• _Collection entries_
Segment Open
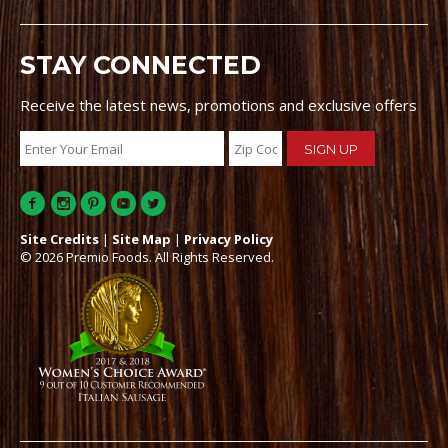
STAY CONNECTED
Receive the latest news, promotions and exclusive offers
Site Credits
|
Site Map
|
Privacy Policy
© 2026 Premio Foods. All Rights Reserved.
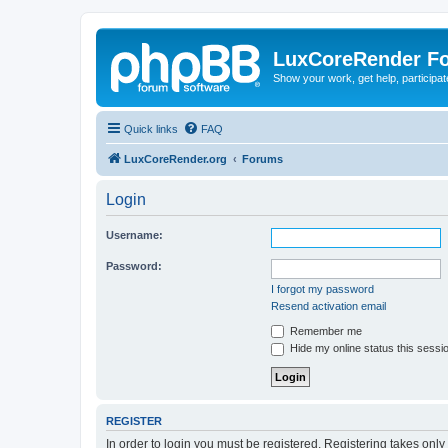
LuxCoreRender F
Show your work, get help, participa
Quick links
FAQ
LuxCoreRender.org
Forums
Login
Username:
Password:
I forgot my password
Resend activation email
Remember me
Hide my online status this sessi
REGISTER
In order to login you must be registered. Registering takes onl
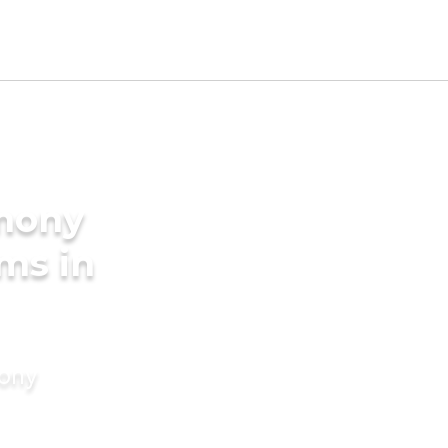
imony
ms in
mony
Segment Closed
Segment Open
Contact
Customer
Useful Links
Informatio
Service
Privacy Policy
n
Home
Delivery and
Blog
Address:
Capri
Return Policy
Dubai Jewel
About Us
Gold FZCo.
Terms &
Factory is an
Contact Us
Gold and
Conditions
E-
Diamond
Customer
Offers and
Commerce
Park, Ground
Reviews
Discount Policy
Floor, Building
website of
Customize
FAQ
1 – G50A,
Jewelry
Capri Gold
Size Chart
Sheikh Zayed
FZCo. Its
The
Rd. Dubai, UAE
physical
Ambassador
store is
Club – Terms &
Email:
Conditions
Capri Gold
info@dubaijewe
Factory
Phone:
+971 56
Segment Closed
Segment Open
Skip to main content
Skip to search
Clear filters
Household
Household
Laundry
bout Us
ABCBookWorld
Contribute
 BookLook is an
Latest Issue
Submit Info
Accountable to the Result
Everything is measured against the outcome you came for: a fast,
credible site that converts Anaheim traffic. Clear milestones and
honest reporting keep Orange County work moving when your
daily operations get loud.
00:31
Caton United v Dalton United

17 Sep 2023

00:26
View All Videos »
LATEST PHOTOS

Segment Closed
• _Activity_
Replace "Privacy Policy" with "Privacy Notice" in the lines between the one holding "STAY CONNECTED" and the one holding "All Rights Reserved.", inclusive. Write out only those lines, leaving everything else unchanged.

• _Solution to the problem_
STAY CONNECTED
Receive the latest news, promotions and exclusive offers
Site Credits
|
Site Map
|
Privacy Notice
© 2026 Premio Foods. All Rights Reserved.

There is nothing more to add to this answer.